By Mark McGraw | The Campus Gypsy
No one in the Men’s “C” group looked back or missed a pedal stroke when we heard the stomach-churning sounds of lycra-encased flesh and a carbon fiber bicycle hitting gravel at speed. It was too early for sentimentality. We were on the first of four eleven-mile laps of a collegiate road race. There were still many tactical moves to be played, much gravel to churn through, and endless pain to be meted out and endured over the next two hours. This was Tunis-Roubaix, the Texas A&M Cycling Team-sponsored event famous for sending unsuspecting riders down tennis ball-sized gravel roads (I believe this year’s course was actually much, much tamer than in years past). What wasn’t tame was the weather: about 52 degrees with a 17 knot north wind gusting to 25 and intermittent rain.
I took my own advice after the UT races last week and stayed at or near the front for the first lap and a quarter. But when a couple of guys took off the front on the long stretch down I and Gn road with the tailwind blasting behind us, I didn’t react quickly enough. The couple of guys in front of me materialized into 8 in a lead group and I couldn’t catch them. The course soon turned us back into the wind and I was looking for a wheel to suck and losing ground to the lead group. I eventually joined a small group with Austin Marshall from our team, Ian from UT, a dude from U of H bundled up like he was doing Itidarod, and occasionally, the spaceman from Texas State with the old-school bike, green tennies and platform pedals. By the final lap Ian from UT had flatted, the U of H guy was smoked, and Austin and I worked as a group of 2 to trudge through the wind. I finished 8th in the 44 mile road race feeling like I had been eaten by a billy goat and crapped over a cliff, but a little smarter and maybe a little stronger. I’ve got to get to where I can more rapidly get up to a higher speed (sounds like a very basic concept of “racing” doesn’t it?). At least this time I didn’t take the corners like Grandma Moses.
Best sights of the morning:
-Looking around seeing about 125 people shivering in the cold wind before the races started. Most people had a look on their faces like they’d rather be wading naked through fiberglass insulation.
– The real bossy guy from OU who wanted to tell everybody else how to ride flatting at the beginning of the second lap.
– My hero Willie Allen riding up to participate in the alumni division in his A&M jersey from the Pleistocene epoch. He rode up to me as giddy as a new cheerleader brandishing his race number. It was 666. I attached his numbers to the few remaining patches of material that would take a pin. And he rode like hell. Like always.

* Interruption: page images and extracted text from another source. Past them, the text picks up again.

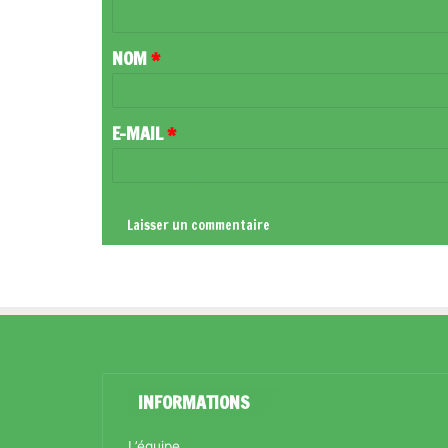
N
T
NOM
*
A
I
R
E-MAIL
*
E
*
INFORMATIONS
L’équipe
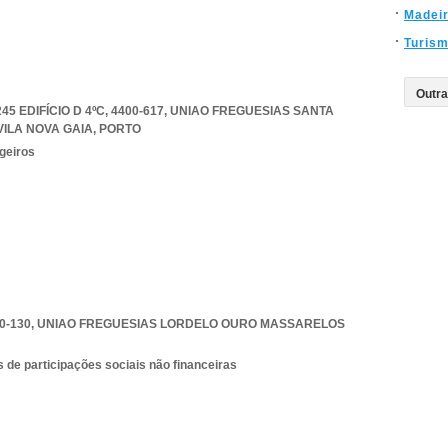
Madei
Turis
 EDIFÍCIO D 4ºC, 4400-617
,
UNIAO FREGUESIAS SANTA
ILA NOVA GAIA
,
PORTO
geiros
0-130
,
UNIAO FREGUESIAS LORDELO OURO MASSARELOS
 de participações sociais não financeiras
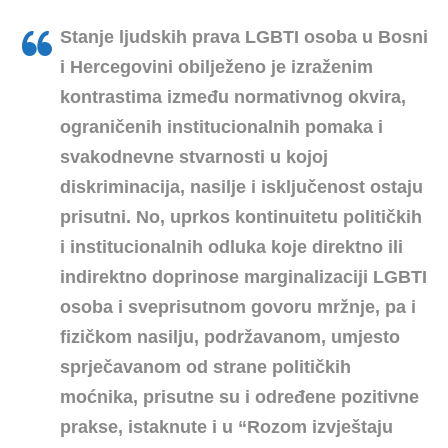
Stanje ljudskih prava LGBTI osoba u Bosni
i Hercegovini obilježeno je izraženim
kontrastima između normativnog okvira,
ograničenih institucionalnih pomaka i
svakodnevne stvarnosti u kojoj
diskriminacija, nasilje i isključenost ostaju
prisutni. No, uprkos kontinuitetu političkih
i institucionalnih odluka koje direktno ili
indirektno doprinose marginalizaciji LGBTI
osoba i sveprisutnom govoru mržnje, pa i
fizičkom nasilju, podržavanom, umjesto
sprječavanom od strane političkih
moćnika, prisutne su i određene pozitivne
prakse, istaknute i u “Rozom izvještaju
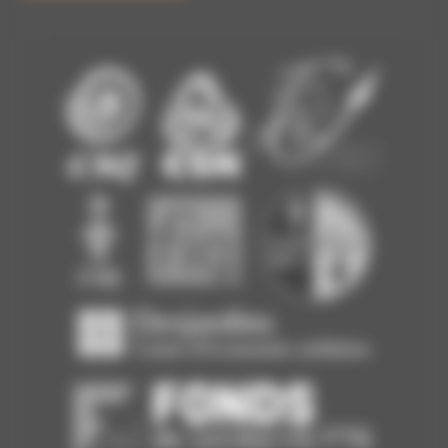
Nos commanditaires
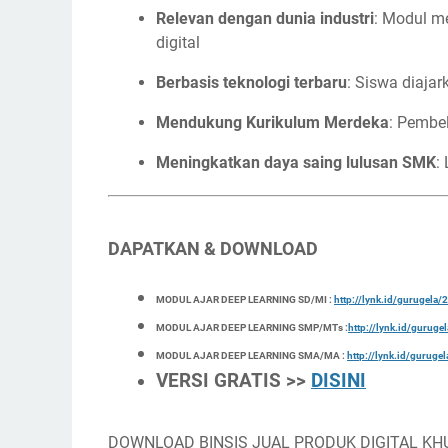
Relevan dengan dunia industri
: Modul me
digital
Berbasis teknologi terbaru
: Siswa diaja
Mendukung Kurikulum Merdeka
: Pembel
Meningkatkan daya saing lulusan SMK
:
DAPATKAN & DOWNLOAD
MODUL AJAR DEEP LEARNING SD/MI :
http://lynk.id/gurugel
MODUL AJAR DEEP LEARNING SMP/MTs :
http://lynk.id/gurug
MODUL AJAR DEEP LEARNING SMA/MA :
http://lynk.id/gurug
VERSI GRATIS >>
DISINI
DOWNLOAD BINSIS JUAL PRODUK DIGITAL KH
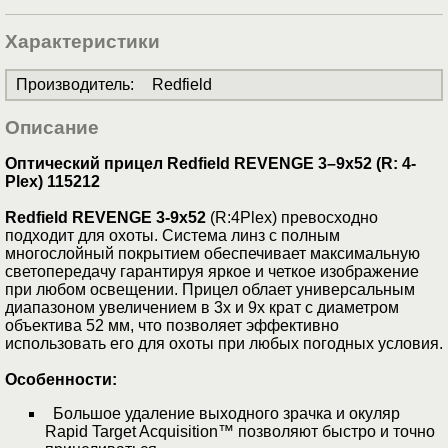
Характеристики
Производитель
:
Redfield
Описание
Оптический прицел Redfield REVENGE 3–9x52 (R: 4-
Plex) 115212
Redfield REVENGE 3-9x52
(R:4Plex) превосходно
подходит для охоты. Система линз с полным
многослойный покрытием обеспечивает максимальную
светопередачу гарантируя яркое и четкое изображение
при любом освещении. Прицел облает универсальным
диапазоном увеличением в 3х и 9х крат с диаметром
объектива 52 мм, что позволяет эффективно
использовать его для охоты при любых погодных условия.
Особенности:
Большое удаление выходного зрачка и окуляр
Rapid Target Acquisition™ позволяют быстро и точно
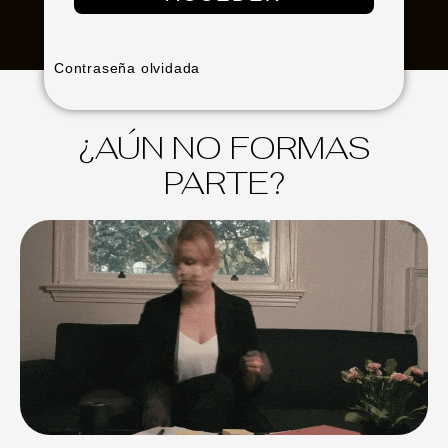
Contraseña olvidada
¿AÚN NO FORMAS
PARTE?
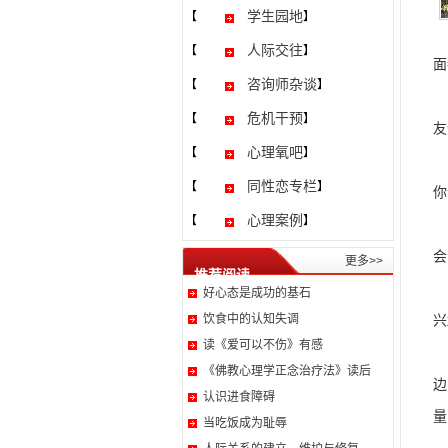
学生园地
【
】
人际交往
【
】
面
咨询师杂谈
【
】
不
危机干预
【
】
友
心理氧吧
【
】
如
同性恋专栏
【
】
你
心理案例
【
】
任
会
更多>>
推荐阅读
培
好心态是成功的基石
饮食中的认知失调
兴
读《爱可以不伤》有感
保
《佛教心理学正念治疗法》读后
边
认识进食障碍
量
当吃饭成为耻辱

The 12 mile time trial in the afternoon was also grueling. Winds were up to 30 knots by the time we were going out at :30 second intervals. We had the tremendous tailwind in the first half of the out-and-back course before rounding a cone and bouncing off what could best be described as a “wind trampoline”. In the time trial it’s illegal to draft behind another rider, so you’re on your own against the wind and left to sort through your own discomfort and self doubt if things aren’t going well. I got 14thout of 31 riders in the C’s, which was not as good as I hoped for.
A few things kept it from all being too serious:
– One of our guys riding the time trial in BMX gear, complete with face-shielded helmet.
– Somebody competing on a mountain bike wearing a big sleeveless t-shirt that billowed behind him like the mizzen mast on a schooner.
– The elaborate warm-up routine of one of my teammates which includes an hour on the trainer at 130 rpm, pre-race tunes, bike yoga, lighting candles, incantations and offerings of incense to Eddy Merckx.
That night we had an alumni dinner catered by Johnny Carinos – a really nice event that included a display of old A&M Cycling team gear and jerseys. John Young, the father of one of our team guys, Pierce, brought in a lot of his old stuff from the late 70’s to show us. It was great to get to talk to him, see the pictures and hear the stories.
All in all, a great, unforgettable Saturday.